A judge could begin hearing arguments in the competing cases within weeks as North Carolina seeks to stop the government from temporarily blocking the law or stripping away funding, said Rina Lindevaldsen, a Liberty University law professor specializing in family and constitutional law.

“This seems like the kind of thing that’s on track for the Supreme Court,” she said.

The measure took effect in March, passed in reaction to a Charlotte ordinance allowing transgender people to use the bathroom that corresponds to their gender identity.

Since then, the state’s been riven by business cancellations and boycotts from stars such as Bruce Springsteen and Pearl Jam. Contentious debate about the law has divided not only state residents but also public officials; state attorney general Roy Cooper, a Democrat running against McCrory for governor, has refused to defend it.

The Justice Department last week gave McCrory until Monday to say he would refuse to enforce the law. Instead, he doubled down by suing the federal government for a “baseless and blatant overreach” and later criticized Lynch for language he said was divisive.

“This is not a North Carolina issue.

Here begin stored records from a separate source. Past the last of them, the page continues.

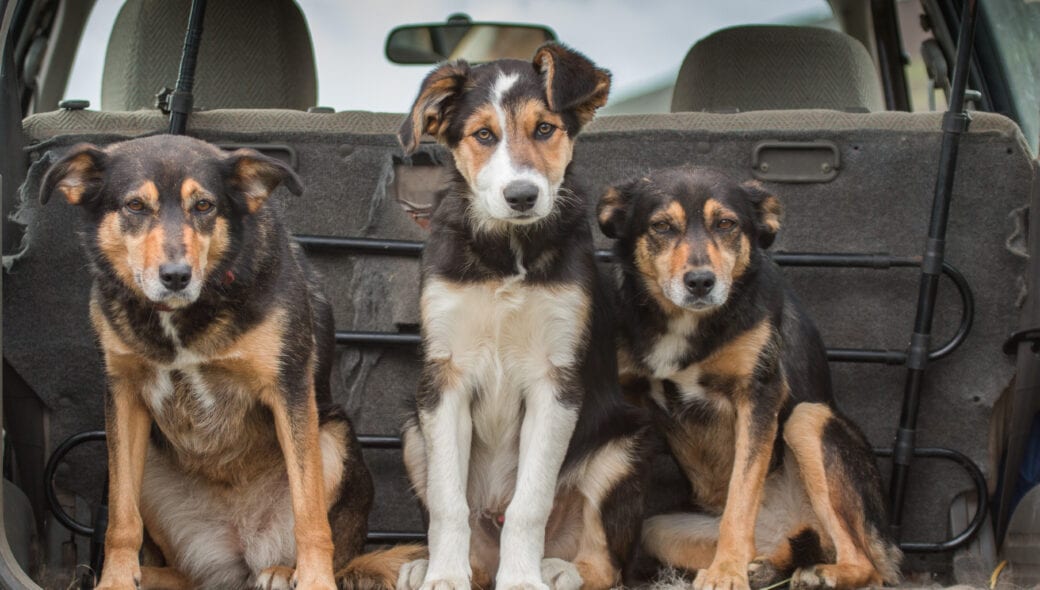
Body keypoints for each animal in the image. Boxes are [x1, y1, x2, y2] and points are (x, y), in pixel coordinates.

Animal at [40, 135, 376, 590]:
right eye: (134, 206)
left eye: (204, 206)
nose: (176, 276)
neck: (182, 316)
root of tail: (242, 547)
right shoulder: (123, 394)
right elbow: (122, 518)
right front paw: (115, 579)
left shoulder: (289, 390)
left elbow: (309, 512)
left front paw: (315, 581)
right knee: (186, 575)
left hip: (334, 438)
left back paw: (283, 571)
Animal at [343, 43, 649, 590]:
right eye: (483, 135)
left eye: (545, 129)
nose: (522, 196)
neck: (507, 251)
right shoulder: (445, 378)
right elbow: (449, 503)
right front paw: (445, 576)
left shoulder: (555, 382)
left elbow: (531, 503)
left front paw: (522, 579)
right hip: (413, 432)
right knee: (474, 538)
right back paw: (425, 565)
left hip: (622, 447)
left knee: (603, 564)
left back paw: (556, 569)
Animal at [597, 166, 902, 590]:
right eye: (661, 226)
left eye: (726, 224)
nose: (701, 281)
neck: (688, 325)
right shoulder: (629, 399)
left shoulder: (757, 397)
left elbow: (740, 499)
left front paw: (727, 571)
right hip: (662, 530)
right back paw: (767, 566)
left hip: (807, 419)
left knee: (864, 563)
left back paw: (817, 573)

It is now a national issue,” said McCrory, a Republican up for re-election in November.

Monday’s actions carry immediate practical impact, moving the debate into the courtroom and putting on notice other states that in recent months have proposed similar laws limiting protections for gay, bisexual and transgender people.

In addition, the U.S. Education Department and other federal agencies could ultimately try to cut off money to North Carolina to force compliance.